病態
脳は、3層の膜(まく)でおおわれています。脳の表面を直接おおっている膜を軟膜(なんまく)といい、その上をくも膜が、さらにその上を硬膜(こうまく)がおおっています。 くも膜と軟膜の間には、くも膜下腔(まくかくう)というすき間(腔(くう))があって、ここには、脳脊髄液(のうせきずいえき)が循環しています。血管が破れ、このくも膜下腔に出血するのが、くも膜下出血です。 くも膜下出血も脳卒中(のうそっちゅう)の一種ですが、脳卒中のなかに占めるくも膜下出血の割合は12%で、脳梗塞(のうこうそく)や脳出血(のうしゅっけつ)と比べると頻度はそう高くはありません。しかし、生命にかかわる危険が高く、心臓まひなどを含めた全突然死の4.7%を占めます。 また、中高年のいわゆる過労死(かろうし)の原因の1つとしても、しばしば取り上げられています。
症状
最も典型的な症状は、ほとんどが激しい突然の頭痛を呈します。さらに、出血の程度により、脳圧が上がり、呼吸が止まって即死する方、意識障害を起こして救急車で搬送される方から、比較的軽症で、頭痛のみを訴えて日中の外来を歩いて受診する方まで重症度は様々です。軽症例を除きますと、通常は救急車で病院に搬送されることが多く、しばしば脳圧上昇を示す血圧上昇や嘔吐がみられます。動脈瘤が再破裂を起こすと通常は重症化します。消化管出血や肺水腫などを合併することもあります。
検査・診断
くも膜下出血の診断は通常は頭部CTによってなされます。くも膜下出血と診断した場合、前述のように外傷性でなければ、最も考えられるのが脳動脈瘤の破裂ですので、脳動脈瘤を探す作業に移ります。
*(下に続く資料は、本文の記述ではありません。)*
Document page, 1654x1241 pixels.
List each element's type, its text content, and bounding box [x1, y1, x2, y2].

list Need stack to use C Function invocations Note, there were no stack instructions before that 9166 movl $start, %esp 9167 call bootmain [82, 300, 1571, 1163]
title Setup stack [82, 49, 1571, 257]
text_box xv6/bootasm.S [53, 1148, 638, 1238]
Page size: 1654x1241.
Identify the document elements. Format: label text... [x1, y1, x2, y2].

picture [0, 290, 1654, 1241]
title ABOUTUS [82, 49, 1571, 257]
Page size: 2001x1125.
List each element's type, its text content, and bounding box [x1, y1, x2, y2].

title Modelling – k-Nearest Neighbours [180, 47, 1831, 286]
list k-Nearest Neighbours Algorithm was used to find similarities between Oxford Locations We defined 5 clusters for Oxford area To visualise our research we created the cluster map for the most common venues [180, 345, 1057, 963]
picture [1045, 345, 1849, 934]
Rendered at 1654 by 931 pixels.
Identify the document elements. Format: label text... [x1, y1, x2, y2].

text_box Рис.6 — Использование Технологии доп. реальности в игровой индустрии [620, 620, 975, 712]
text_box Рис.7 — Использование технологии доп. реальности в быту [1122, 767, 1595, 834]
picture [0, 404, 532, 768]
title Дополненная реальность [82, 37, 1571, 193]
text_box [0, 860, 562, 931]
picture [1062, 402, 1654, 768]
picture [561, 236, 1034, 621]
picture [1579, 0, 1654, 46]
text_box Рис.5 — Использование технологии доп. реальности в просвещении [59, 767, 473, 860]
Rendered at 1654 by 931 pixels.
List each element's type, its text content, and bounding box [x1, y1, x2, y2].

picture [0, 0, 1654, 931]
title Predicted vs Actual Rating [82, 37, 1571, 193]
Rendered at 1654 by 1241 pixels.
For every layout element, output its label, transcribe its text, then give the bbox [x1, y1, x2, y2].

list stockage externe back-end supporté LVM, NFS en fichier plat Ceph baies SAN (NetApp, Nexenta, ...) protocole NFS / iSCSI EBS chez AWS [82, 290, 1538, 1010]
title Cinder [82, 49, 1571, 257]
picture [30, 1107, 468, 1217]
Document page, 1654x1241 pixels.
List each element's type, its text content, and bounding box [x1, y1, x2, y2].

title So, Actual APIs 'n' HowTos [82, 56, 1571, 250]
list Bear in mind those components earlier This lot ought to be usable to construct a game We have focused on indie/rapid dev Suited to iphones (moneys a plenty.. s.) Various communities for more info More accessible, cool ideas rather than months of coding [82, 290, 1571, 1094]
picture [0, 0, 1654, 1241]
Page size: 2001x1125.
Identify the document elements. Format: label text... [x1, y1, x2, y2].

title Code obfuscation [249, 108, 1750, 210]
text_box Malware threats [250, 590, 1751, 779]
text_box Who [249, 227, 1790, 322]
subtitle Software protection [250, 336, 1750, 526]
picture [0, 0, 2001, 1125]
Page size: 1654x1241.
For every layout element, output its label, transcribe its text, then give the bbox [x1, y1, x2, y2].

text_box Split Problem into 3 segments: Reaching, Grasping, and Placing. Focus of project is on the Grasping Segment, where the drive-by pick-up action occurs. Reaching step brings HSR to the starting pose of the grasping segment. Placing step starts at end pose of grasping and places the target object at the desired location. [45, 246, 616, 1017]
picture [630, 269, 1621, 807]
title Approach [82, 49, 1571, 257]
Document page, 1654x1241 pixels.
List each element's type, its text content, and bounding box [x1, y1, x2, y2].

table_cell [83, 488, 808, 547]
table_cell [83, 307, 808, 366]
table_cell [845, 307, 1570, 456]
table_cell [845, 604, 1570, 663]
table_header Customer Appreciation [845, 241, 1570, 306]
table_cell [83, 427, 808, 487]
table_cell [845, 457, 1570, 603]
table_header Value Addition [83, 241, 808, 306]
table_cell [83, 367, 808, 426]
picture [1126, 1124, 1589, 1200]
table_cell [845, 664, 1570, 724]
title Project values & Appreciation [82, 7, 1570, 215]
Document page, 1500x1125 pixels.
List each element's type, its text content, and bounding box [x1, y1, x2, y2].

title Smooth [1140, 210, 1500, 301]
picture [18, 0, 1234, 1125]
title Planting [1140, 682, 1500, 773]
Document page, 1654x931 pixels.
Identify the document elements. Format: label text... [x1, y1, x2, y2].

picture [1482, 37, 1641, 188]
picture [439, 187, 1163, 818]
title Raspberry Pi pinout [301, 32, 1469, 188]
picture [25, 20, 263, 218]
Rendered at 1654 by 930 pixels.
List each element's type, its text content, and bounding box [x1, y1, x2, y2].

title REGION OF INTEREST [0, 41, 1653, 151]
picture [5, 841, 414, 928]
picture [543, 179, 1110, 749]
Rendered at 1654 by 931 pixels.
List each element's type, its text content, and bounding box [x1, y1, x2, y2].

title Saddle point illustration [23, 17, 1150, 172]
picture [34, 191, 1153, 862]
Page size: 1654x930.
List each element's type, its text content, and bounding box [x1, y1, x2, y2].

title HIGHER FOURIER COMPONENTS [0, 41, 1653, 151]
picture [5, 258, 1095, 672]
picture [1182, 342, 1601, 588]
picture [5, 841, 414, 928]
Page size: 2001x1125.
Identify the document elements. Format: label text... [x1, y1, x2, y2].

その方法は、造影剤を用いた特殊なCT検査(3D-CTA)、MRA、脳血管撮影があります。
治療
くも膜下出血は、発症後1時間ぐらいの間の状態の変化が、その後の病状を左右することが多いものです。また、6時間以内に再び出血することも少なくありません。したがって救急車を呼ぶなどして、患者さんを一刻も早く脳神経外科のある病院へ運ぶことが必要です。乱暴な運び方をしてはいけないのはもちろん、手当をしながら静かに運ばなければいけないので、救急車の出動を依頼したほうがよいのです。 病院では、呼吸、血液循環などの全身状態を改善する治療を開始し、興奮や苦痛を除いて安静をはかります。血圧や脳圧を下げる薬剤も使用します。さらに脳動脈瘤など、出血の原因を探す検査が行なわれます。